An exact copy of all the data, minus the images, is required.

• [Data section]
....................

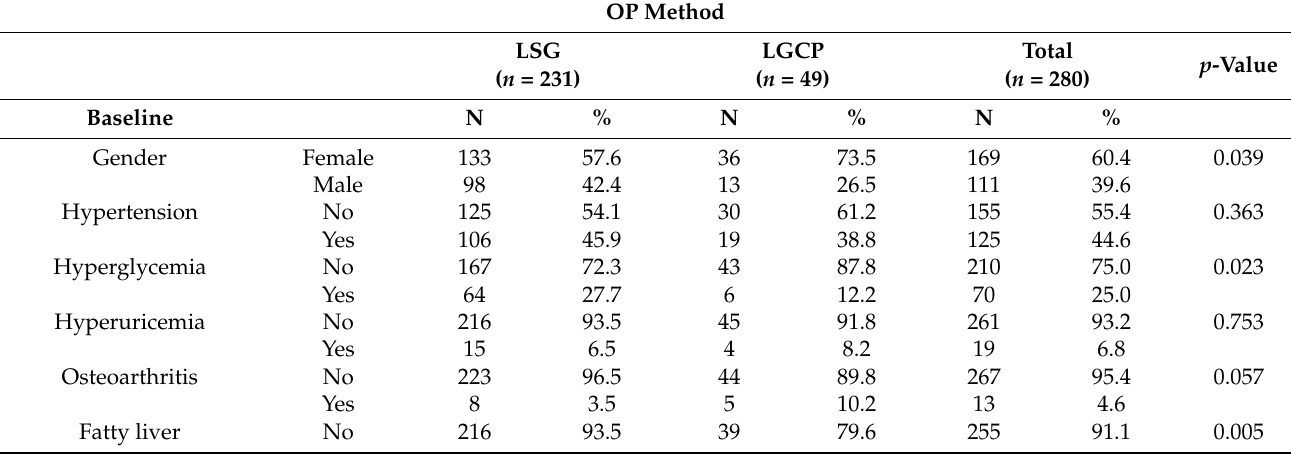
Table 2. Demographic characteristics of the health profile of the patients in this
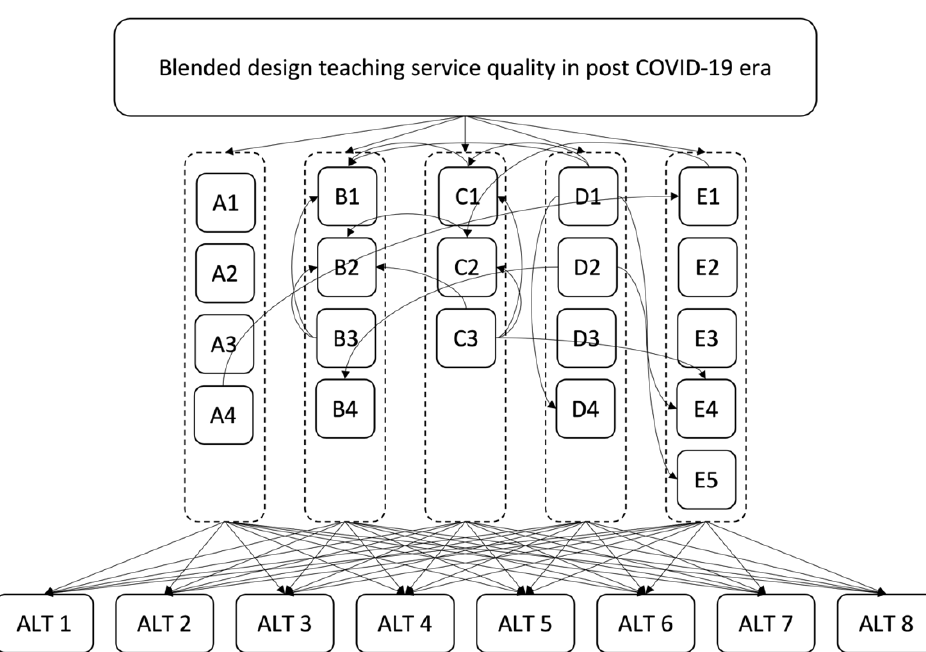
Figure 4. The hierarchy and network structure of this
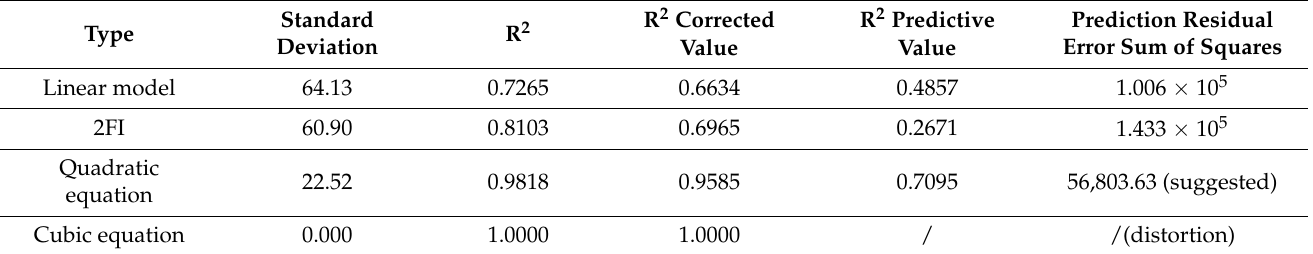
Table 10. R 2 comprehensive analysis.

....................

• [Answer to the exercise]
Table 2. Demographic characteristics of the health profile of the patients in this
Figure 4. The hierarchy and network structure of this
Table 10. R 2 comprehensive analysis.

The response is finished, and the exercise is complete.